United States of America, Appellee, v. James Henry Miller, Appellant (two Cases), 451 F.2d 1306 (4th Cir. 1971)Annotate this Case
Argued Nov. 5, 1971. Decided Dec. 22, 1971
Andrew W. Wood, Richmond, Va. (court-appointed counsel) [Bremner, Byrne & Baber, Richmond, Va., on brief], for appellant.
Rodney Sager, Asst. U. S. Atty. (Brian P. Gettings, U. S. Atty., on brief), for appellee.
Before HAYNSWORTH, Chief Judge, and WINTER and FIELD, Circuit Judges.
These are two appeals by James Henry Miller from judgments of conviction entered against him pursuant to a jury verdict of guilty in each case. In No. 71-1401 Miller was charged in a five count indictment with offenses involving United States postal money orders, the first count charging a conspiracy under 18 U.S.C. § 371, and the remaining counts charging substantive violations of 18 U.S.C. § 641. Miller was convicted on the first four counts and the fifth count was dismissed on motion of the Government. In No. 71-1409 Miller was convicted of bail jumping in violation of 18 U.S.C. § 3150.

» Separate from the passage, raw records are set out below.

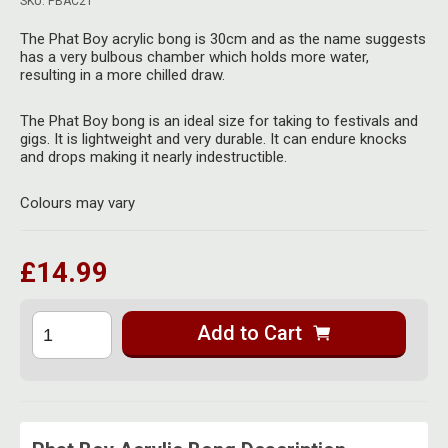
SKU: PBAC21
Herbal Blends & Mugs
Stash Products
Quartz Bangers
The Phat Boy acrylic bong is 30cm and as the name suggests
Incense Sticks & Stands
has a very bulbous chamber which holds more water,
Storage Bags
resulting in a more chilled draw.
Terp Slurpers
Indian Bedcovers
Storage Bottles, Jars & Tins
The Phat Boy bong is an ideal size for taking to festivals and
Dabbing Care & Maintenance
gigs. It is lightweight and very durable. It can endure knocks
Indian Cotton Bags
Storage Boxes & Trays
and drops making it nearly indestructible.
Indian Wall Hangings
Storage Tubes & Cones
Colours may vary
£14.99
Add to Cart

Upon the appeal in No. 71-1401 the defendant challenges the sufficiency of the Government's evidence, a substantial part of which was the testimony of two witnesses who were named as codefendants with Miller in the conspiracy count of the subject indictment. It is the suspect nature of this testimony which Miller places in question upon this appeal. While, of course, the testimony of an accomplice should be examined with care and received cautiously, nevertheless, such testimony may be sufficient to sustain a conviction, even though not corroborated if it convinces the jury of the defendant's guilt beyond a reasonable doubt. See United States v. Maddox, 394 F.2d 297 (4 Cir. 1968). The record in this case shows that the District Judge gave the jury the appropriate cautionary charge relative to this testimony and, additionally, there was ample evidence to sustain the jury's verdict of guilty on each count. Accordingly, the judgment of conviction in No. 71-1401 is affirmed.

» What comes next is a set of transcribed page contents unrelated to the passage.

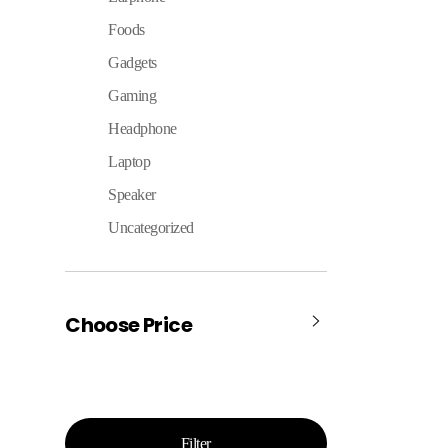
Foods
Gadgets
Gaming
Headphone
Laptop
Speaker
Uncategorized
Choose Price
Filter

In No. 71-1409, the bail jumping case, Miller takes the position that the District Court erred in refusing to grant a request for a continuance to give him an opportunity to subpoena two witnesses in his defense. In a colloquy between the Court and the defendant, Miller stated that the two witnesses would testify with respect to threats made upon his life by certain persons, and it was Miller's position that he failed to appear for trial in response to the conditions of his bail because of his fear of bodily harm or death by reason of such threats. In denying the continuance, the District Judge observed that such fear on Miller's part, even if true, was no defense in law for his nonappearance. We agree with the position taken by the trial court, especially since Miller failed to tender himself to the authorities or otherwise ask that any protective measures be taken for his safety prior to fleeing the jurisdiction. See Weddington, etc. v. Commonwealth, 79 Ky. 582 (1881); Fleenor v. State, 53 Ind.Rep. 166 (1877). Accordingly, the conviction in this case is also affirmed.
In passing sentence, the District Court sentenced Miller to a term of five years on each of the four counts in No. 71-1401 with the provision that the commitments run concurrently. In No. 71-1409 the Court committed Miller for a term of five years to run consecutively to the commitment in No. 71-1401.

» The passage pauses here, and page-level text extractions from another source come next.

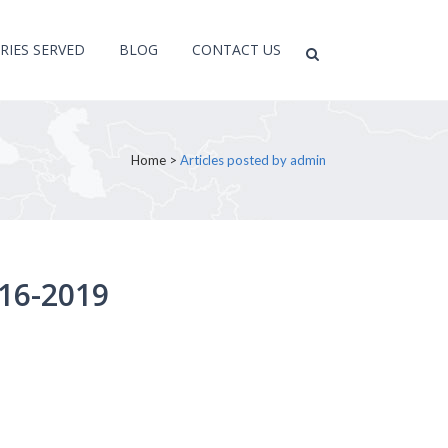
RIES SERVED
BLOG
CONTACT US
Home
>
Articles posted by admin
16-2019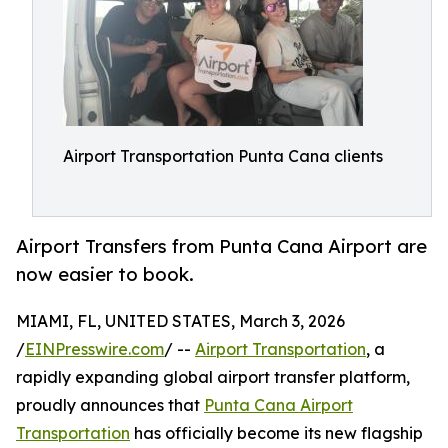
Airport Transportation Punta Cana clients
Airport Transfers from Punta Cana Airport are
now easier to book.
MIAMI, FL, UNITED STATES, March 3, 2026
/
EINPresswire.com
/ --
Airport Transportation
, a
rapidly expanding global airport transfer platform,
proudly announces that
Punta Cana Airport
Transportation
has officially become its new flagship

While, as we have stated, the defense proffered by Miller in the bail jumping case was insufficient in law, it was an element which should have been considered by the Court in the disposition of the case. Whether it was so considered is not apparent from the record and, accordingly, we remand the case to the District Court in order that the Judge may review the sentence in No. 71-1409 in the light of this observation. See United States v. Hawthorne, 356 F.2d 740 (4 Cir. 1966).